- WORK TO COMPLETE
[1] In the article on the fired scientists, rewrite the paragraph beginning "It will see John Williamson" in a single shorter sentence that keeps its main facts.
[2] Extend the article on the fired scientists with the next few paragraphs, picking up after its last sentence.

- SOURCE PASSAGE
[Start of Attachment]
N.B. MP named to investigate secret firing of two scientists | Telegraph Journal


New Brunswick Southwest MP John Williamson has been named to a special committee investigating the firing of two scientists from Canada’s top infectious disease laboratory.

Adam Huras – Parliament Hill, Ottawa – A New Brunswick MP has been named to a special committee investigating the firing of two scientists from Canada’s top infectious disease laboratory.

It will see John Williamson and three other MPs receive unfettered access to all national security documents related to the firing of Xiangguo Qiu and her husband, Keding Cheng, from the National Microbiology Laboratory in Winnipeg now over four years ago.

Exactly why the two were fired remains a contentious issue with the government saying little about the reasons they were let go.

The Public Health Agency of Canada referred the matter to the RCMP in July 2019 after escorting the couple out of the lab.

Reporting by the National Post and others then revealed Qiu’s close connections to China and a lab that would later become embroiled in controversy over the origins of COVID-19.
[End of Attachment]
- DATA FOR ANALYSIS
[Start of Attachment]
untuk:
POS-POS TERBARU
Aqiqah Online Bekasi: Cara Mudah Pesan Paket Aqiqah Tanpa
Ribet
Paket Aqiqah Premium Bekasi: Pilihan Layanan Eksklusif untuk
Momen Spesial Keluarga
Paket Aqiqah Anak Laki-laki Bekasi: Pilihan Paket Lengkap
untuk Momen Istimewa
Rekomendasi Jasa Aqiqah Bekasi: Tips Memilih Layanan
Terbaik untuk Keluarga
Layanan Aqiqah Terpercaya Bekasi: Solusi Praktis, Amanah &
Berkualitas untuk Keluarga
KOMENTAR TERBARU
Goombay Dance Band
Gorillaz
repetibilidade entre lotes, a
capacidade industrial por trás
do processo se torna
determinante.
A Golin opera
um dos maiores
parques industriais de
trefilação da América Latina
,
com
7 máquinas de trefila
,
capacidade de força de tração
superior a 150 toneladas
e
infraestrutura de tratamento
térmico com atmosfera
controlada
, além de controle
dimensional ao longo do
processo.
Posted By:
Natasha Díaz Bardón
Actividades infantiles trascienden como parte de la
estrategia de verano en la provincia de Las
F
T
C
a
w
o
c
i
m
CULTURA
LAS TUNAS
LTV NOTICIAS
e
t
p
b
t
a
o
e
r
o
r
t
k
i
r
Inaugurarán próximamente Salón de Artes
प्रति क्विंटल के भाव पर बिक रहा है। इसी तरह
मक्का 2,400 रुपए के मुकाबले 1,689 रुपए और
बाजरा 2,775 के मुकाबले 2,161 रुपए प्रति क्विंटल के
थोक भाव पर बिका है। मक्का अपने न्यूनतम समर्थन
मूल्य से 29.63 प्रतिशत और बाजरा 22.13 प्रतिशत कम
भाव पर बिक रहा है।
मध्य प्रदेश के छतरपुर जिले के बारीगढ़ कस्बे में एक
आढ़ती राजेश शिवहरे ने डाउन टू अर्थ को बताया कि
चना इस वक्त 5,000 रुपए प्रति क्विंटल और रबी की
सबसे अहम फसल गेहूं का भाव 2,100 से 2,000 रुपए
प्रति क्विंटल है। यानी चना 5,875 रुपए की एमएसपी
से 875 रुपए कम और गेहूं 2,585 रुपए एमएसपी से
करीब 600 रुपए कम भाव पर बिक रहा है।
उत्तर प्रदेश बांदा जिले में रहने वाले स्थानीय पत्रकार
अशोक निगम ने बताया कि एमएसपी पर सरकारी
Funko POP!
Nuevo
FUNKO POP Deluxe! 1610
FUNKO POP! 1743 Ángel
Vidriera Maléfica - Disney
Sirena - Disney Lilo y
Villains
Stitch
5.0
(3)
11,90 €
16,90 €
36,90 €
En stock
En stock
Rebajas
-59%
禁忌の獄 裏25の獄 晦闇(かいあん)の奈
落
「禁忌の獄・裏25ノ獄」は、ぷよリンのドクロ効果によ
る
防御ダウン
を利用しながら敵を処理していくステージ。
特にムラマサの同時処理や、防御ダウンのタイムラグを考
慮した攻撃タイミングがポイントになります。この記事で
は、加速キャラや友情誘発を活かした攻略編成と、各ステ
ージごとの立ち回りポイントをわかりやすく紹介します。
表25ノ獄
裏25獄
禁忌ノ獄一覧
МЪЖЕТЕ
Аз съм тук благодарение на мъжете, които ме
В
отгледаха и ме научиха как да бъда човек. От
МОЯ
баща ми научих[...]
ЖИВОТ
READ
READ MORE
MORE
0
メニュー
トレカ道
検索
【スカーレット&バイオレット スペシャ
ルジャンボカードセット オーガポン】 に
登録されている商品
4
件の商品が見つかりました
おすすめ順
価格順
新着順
[End of Attachment]
- ANSWERS FOR THE EXERCISE
[1] Williamson and three other MPs will get unfettered access to every national security document on the firing, more than four years ago, of Xiangguo Qiu and her husband, Keding Cheng, from the National Microbiology Laboratory in Winnipeg.

[2]
“I will be pushing for as much transparency as possible because there are a lot of questions that remain unanswered about what went on at the laboratory in Winnipeg touching on national security issues and bringing Beijing right back into the picture,” Williamson said in an interview. “There are questions about why two scientists were fired, why scientist from the People’s Republic of China had access to the lab and some of the world’s most dangerous viruses.

“There are many others that we need answers on.”

Williamson was previously selected to sit on a special Canada-China Relations Committee essentially mandated to reevaluate all aspects of Canada’s relationship with China, and has been a long-standing critic of the communist regime.

The New Brunswick Southwest MP also previously lived in Hong Kong in the late 1990s.

He then covered the 2000 Taiwanese election from Taipei for the National Post.

Qiu was an esteemed infectious-disease researcher who won a Governor General’s innovation award for her work on an Ebola treatment, while Cheng was a biologist who worked in her lab.

The special committee of MPs is now slated to receive documents from the Public Health Agency of Canada on why the husband-wife pair in Winnipeg was dismissed.

It includes just one MP from each of the four major parties.

Williamson is the Conservative representative.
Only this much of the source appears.